--- DESCRIPTION OF THE TASK ---
Can you present the lines starting at the one containing "Document page, 1654x931 pixels." and ending at the one containing "List each element's" as a numbered list, leaving out any blank lines?

--- RECORD LIST ---
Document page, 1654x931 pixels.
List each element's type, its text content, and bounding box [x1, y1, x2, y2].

--

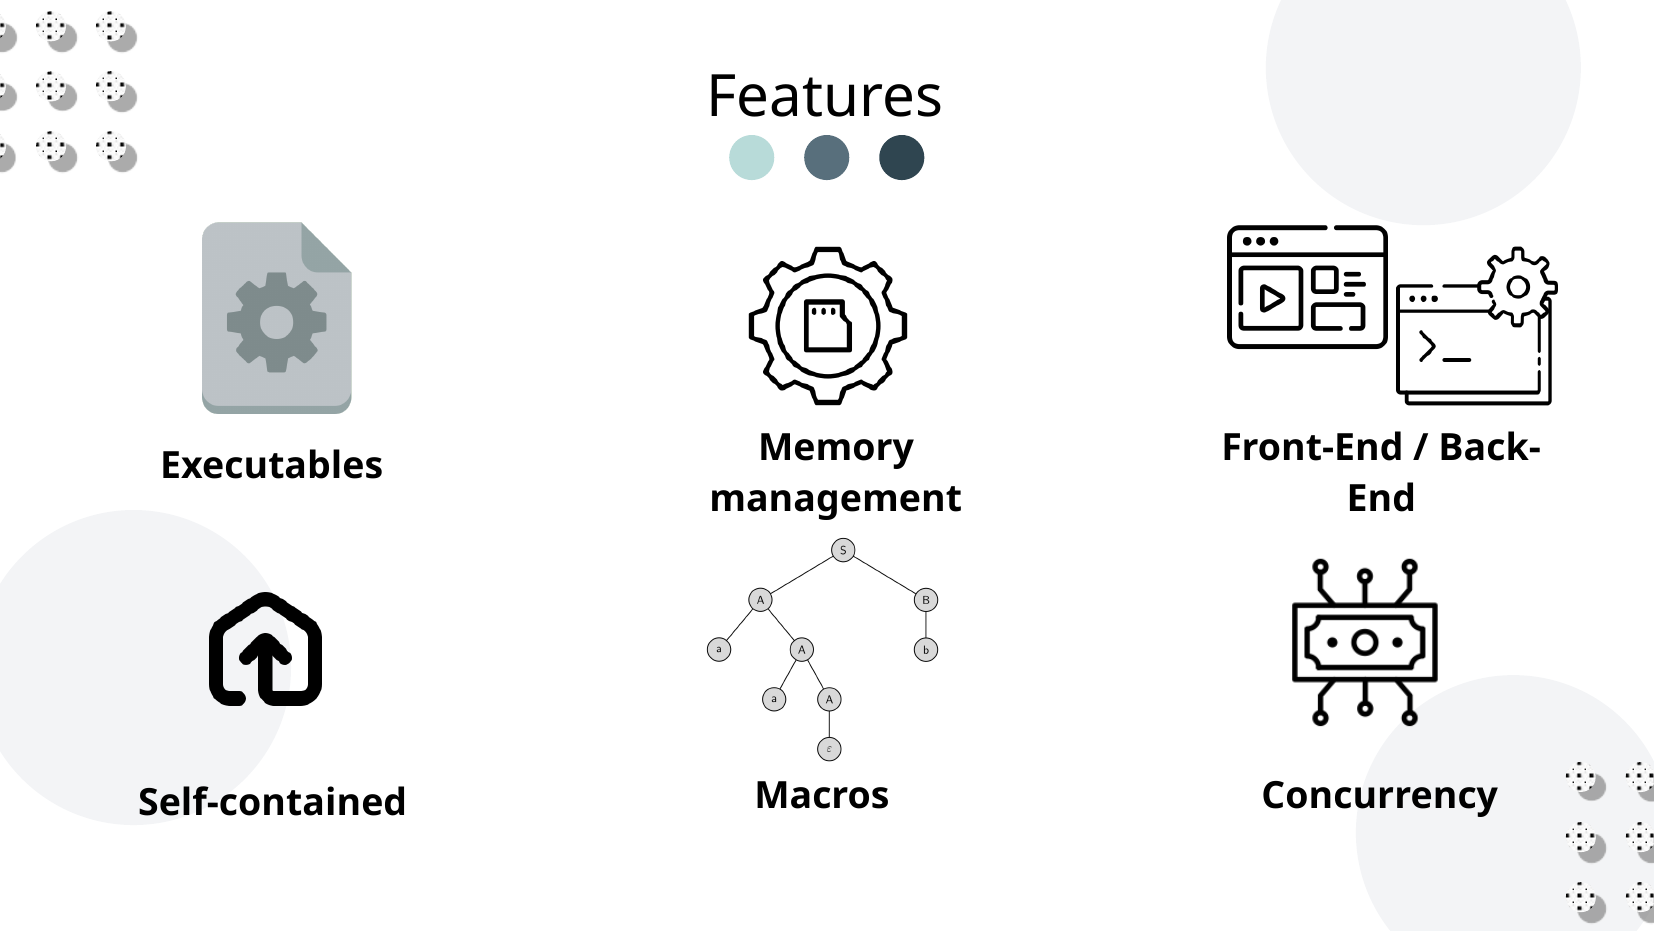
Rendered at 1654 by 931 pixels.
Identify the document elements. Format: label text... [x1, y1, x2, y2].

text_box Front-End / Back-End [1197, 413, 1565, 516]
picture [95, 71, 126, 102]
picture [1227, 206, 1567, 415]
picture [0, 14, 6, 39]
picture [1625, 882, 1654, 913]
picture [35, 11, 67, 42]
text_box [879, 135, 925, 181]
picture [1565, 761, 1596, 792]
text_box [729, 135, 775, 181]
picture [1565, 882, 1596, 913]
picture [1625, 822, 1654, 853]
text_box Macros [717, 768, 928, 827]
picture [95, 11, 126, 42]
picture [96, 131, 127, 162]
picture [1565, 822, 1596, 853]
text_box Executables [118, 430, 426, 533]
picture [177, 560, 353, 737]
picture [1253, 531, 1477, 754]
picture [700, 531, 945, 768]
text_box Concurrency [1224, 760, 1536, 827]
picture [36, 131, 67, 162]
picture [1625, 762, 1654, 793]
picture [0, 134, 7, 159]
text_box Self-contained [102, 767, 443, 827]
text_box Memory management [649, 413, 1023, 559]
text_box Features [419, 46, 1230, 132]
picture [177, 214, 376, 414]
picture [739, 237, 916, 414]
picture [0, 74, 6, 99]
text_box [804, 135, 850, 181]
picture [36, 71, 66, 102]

==

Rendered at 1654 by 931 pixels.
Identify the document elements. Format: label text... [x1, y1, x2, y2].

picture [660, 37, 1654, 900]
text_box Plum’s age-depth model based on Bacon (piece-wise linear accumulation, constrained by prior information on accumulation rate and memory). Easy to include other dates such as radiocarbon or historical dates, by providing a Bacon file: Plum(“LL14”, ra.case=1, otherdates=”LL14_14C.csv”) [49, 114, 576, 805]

--- FULL RESPONSE ---
1. Document page, 1654x931 pixels.
2. List each element's type, its text content, and bounding box [x1, y1, x2, y2].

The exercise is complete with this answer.